Until a few days ago, three-star quarterback Ramar Williams wasn't well known by Maryland fans who don't follow the local high school football scene. That's where Williams has cut his teeth as a four-year starter under center for Bishop McNamara, the Forestville school that produced five-star Maryland offensive tackle Damian Prince a few years ago.
But the 2016 prospect, despite his considerable numbers – 8,659 yards over four years, with a 62 percent completion rate and 73 touchdowns against 33 interceptions, plus 2,088 rushing yards – hasn't gotten a scholarship offer from the Terps. His current offers are from Army, Navy, Air Force, Hawaii and Robert Morris.
Williams feels passionately about Maryland. If DJ Durkin's program does offer him a spot, Williams thinks he'll be well positioned to help the program in more ways than one.
"Getting an offer from Maryland, being my hometown, it [would be] very special," he said. "I know a lot of players from this area. I played youth ball with them, and if I were to go to Maryland, I believe I would have a chance to keep players home."
Since four-star quarterback Dwayne Haskins announced his flip from Maryland to Ohio Sate on Monday, Maryland recruits and players have called loudly for Williams to replace him in Maryland's class. It's been an unusually public show of support for a specific player, not just by recruits but by Williams's own coaches and even the fathers of players on other teams. One DeMatha Catholic parent emailed the other day simply to say: "Sometimes, a kid can just play."
"I talk to these guys just about every day, and just to be around these guys and receiving this love from the hometown, it's something exciting," Williams said. "I'm very humbled."
Durkin visited Bishop McNamara last Friday and met with Williams.
"Coach Durkin, he seems like a cool dude," Williams said. "I really liked his demeanor, how he approached himself. I had a very warm feeling about him. It was small talk, but at the same time, I can get a feeling for him. I think he can do big things here at Maryland as a coach."
There's still no offer. But Williams's high school coach, Keith Goganious, praised Durkin's staff for looking harder at Williams than did Randy Edsall's administration.
"You have to give them credit," Goganious said. "They are looking everywhere for talent here locally. You just have to take your hat off to them and what his staff is doing try to find guys that would fit in the program and do well."

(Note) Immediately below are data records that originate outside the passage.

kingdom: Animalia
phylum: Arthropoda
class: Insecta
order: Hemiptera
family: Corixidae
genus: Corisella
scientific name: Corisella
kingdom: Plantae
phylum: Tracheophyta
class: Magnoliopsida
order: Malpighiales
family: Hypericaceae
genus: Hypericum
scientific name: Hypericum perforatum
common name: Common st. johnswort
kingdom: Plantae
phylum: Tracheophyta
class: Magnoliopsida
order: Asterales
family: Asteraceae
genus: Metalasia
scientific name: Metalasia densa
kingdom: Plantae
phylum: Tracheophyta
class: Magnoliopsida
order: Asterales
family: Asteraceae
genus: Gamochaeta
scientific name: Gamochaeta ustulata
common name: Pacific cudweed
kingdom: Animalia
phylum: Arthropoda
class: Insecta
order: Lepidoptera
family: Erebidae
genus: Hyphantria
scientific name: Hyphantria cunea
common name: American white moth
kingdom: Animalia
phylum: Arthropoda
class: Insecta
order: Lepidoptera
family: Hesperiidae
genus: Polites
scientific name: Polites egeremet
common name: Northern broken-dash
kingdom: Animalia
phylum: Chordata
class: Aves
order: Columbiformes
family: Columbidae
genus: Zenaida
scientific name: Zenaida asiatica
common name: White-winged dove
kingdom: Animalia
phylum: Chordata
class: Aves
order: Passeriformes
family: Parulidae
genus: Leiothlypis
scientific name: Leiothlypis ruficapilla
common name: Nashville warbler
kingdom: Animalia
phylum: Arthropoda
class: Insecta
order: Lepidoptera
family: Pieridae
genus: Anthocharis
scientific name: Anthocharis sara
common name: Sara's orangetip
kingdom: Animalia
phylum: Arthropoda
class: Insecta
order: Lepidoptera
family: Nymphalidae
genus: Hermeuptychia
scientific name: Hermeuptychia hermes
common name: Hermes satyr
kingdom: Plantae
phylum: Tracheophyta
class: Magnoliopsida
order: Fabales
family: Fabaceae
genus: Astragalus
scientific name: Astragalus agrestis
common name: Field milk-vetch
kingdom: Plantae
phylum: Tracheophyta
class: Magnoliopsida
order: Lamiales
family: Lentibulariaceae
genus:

Goganious, a former Penn State and NFL linebacker, has heard whispers of character issues on Williams's part in recruiting circles. Goganious has aimed to debunk those concerns, noting that Williams is an honor roll student and volunteers in the community. He's a McNamara captain as voted on by his teammates, and Williams said he scored a composite 23 on his ACT. He believes he'll qualify academically at any school that offers him, and Goganious has vouched enthusiastically for him.
"You can ask all the coaches in the area about what type of football player a kid is. I'm going to talk to you about his character and what he brings, his leadership and his football IQ," Goganious said. "That's what Coach Durkin and I talked about ... The intangibles are the stuff he brings to the table that a lot of kids don't have."
Williams is classified by recruiting analysts as a dual-threat quarterback, which is often a euphemism for "a quarterback who can run but not throw." Haskins is a pro-style, drop-back passer with a widely acclaimed right arm. But Goganious thinks Williams, in Walt Bell's presumed spread offense at Maryland, could thrive with his arm and his legs. Williams has also taken pro-style snaps under center during his time at Bishop McNamara.
"The good thing about it is he makes things happen offensively when he has the ball in his hands," Goganious said. "You can ask any other coaches or players that have played in our conference what they think about Ramar as a football player."
Maryland is looking into a bunch of other quarterbacks with Haskins out the door, including dual threats Lindsey Scott and Tyrrell Pigrome. The case for Williams, as he describes it, goes deeper than football itself.
"I think I would be a difference-maker, a playmaker, someone who would bring excitement and attention to the program for others who don't know about Maryland, and get people to focus in on Maryland as a whole, because there are some ballplayers in this area," he said. "People around the country don't realize that. If I went to Maryland, I could bring that excitement back and start something new, start something positive here at Maryland."
Before heading to Ohio State, Haskins and linebacker Keandre Jones sounded a similar tune. But Williams said he isn't concerned for the Terrapins' future. And while Williams said he'd have to discuss any scholarship offers with his family before committing, Maryland would be an immediate frontrunner for his signature.
"Two players do not make a whole team," he said. "Maryland can do big things if we can pull the pieces together."